Data centers are an increasingly significant source of energy consumption. A recent EPA report to Congress estimated that U.S. servers and data centers used about 61 billion kilowatt-hours of electricity in 2006, or 1.5 percent of the total electricity used in the country that year. (See also “Data Centers’ Growing Power Demands.”) Concern about the amount of energy eaten up by data centers has led to a slew of research in the area, including new work from Microsoft Research’s Networked Embedded Computing group, which was showcased last week in Redmond, WA, at Microsoft’s TechFest 2008. The work attacks the energy-consumption problem in two ways: new algorithms make it possible to free up servers and put them into sleep mode, and sensors identify which servers would be best to shut down based on the environmental conditions in different parts of the server room. By eliminating hot spots and minimizing the number of active servers, Microsoft researchers say that the system could produce as much as 30 percent in energy savings in data centers.
The sensors, says Feng Zhao, principal researcher and manager of the group, are sensitive to both heat and humidity. They’re Web-enabled and can be networked and made compatible with Web services. Zhao says that he envisions the sensors, which are still in prototype form, as “a new kind of scientific instrument” that could be used in a variety of projects. In a data center, the idiosyncrasies of a building and individual servers can have a big effect on how the cooling system functions, and therefore on energy consumption. Cooling, Zhao notes, accounts for about half the energy used in data centers. (He believes that the sensors, which he says could sell for $5 to $10 apiece, could be used in homes as well as in data centers, where they could work in tandem with a Web-based energy-savings application.)
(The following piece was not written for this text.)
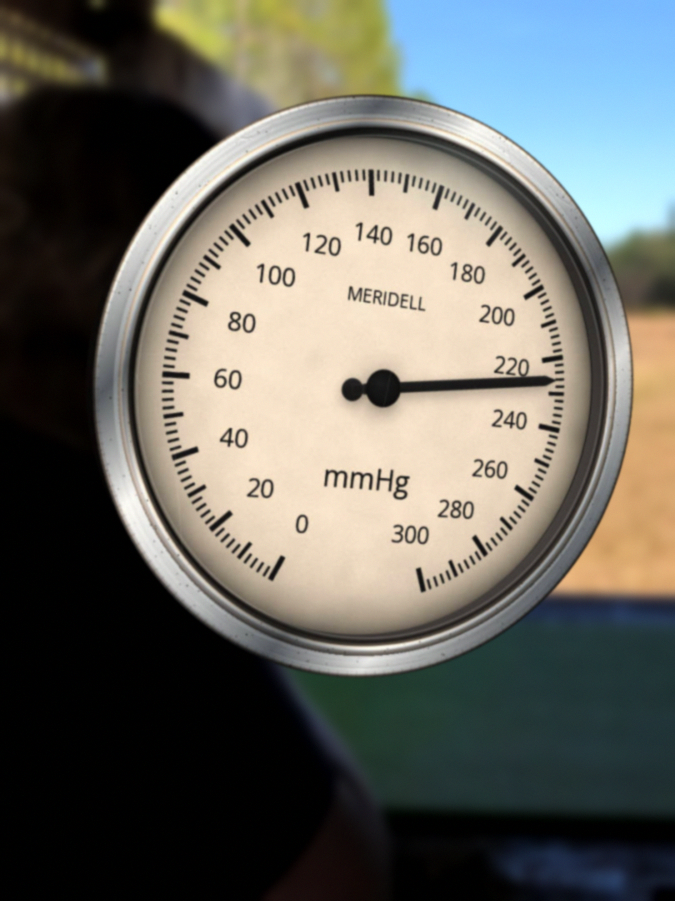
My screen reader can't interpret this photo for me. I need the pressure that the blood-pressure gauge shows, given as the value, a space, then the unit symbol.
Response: 226 mmHg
Another aspect of the research, explains Lin Xiao, a researcher with the group, is new algorithms designed to manage loads on the servers in a more energy-efficient way. Traditionally, load-balancing algorithms are used to keep traffic evenly distributed over a set of servers. The Microsoft system, in contrast, distributes the load to free up servers during off-peak times so that those servers can be put into sleep mode. The algorithms are currently designed for connection servers, which are employed with services for which users may log in for sessions of several hours, such as IM services or massively multiplayer online games. Because long sessions are common, shifting loads requires complex planning in order to avoid disconnecting users and other problems with quality of service. Xiao says that the group has developed two types of algorithms: load-forecasting algorithms, which predict a few hours ahead of time how many servers will need to be working, and load-skewing algorithms, which distribute traffic according to the predictions and power down relatively empty servers.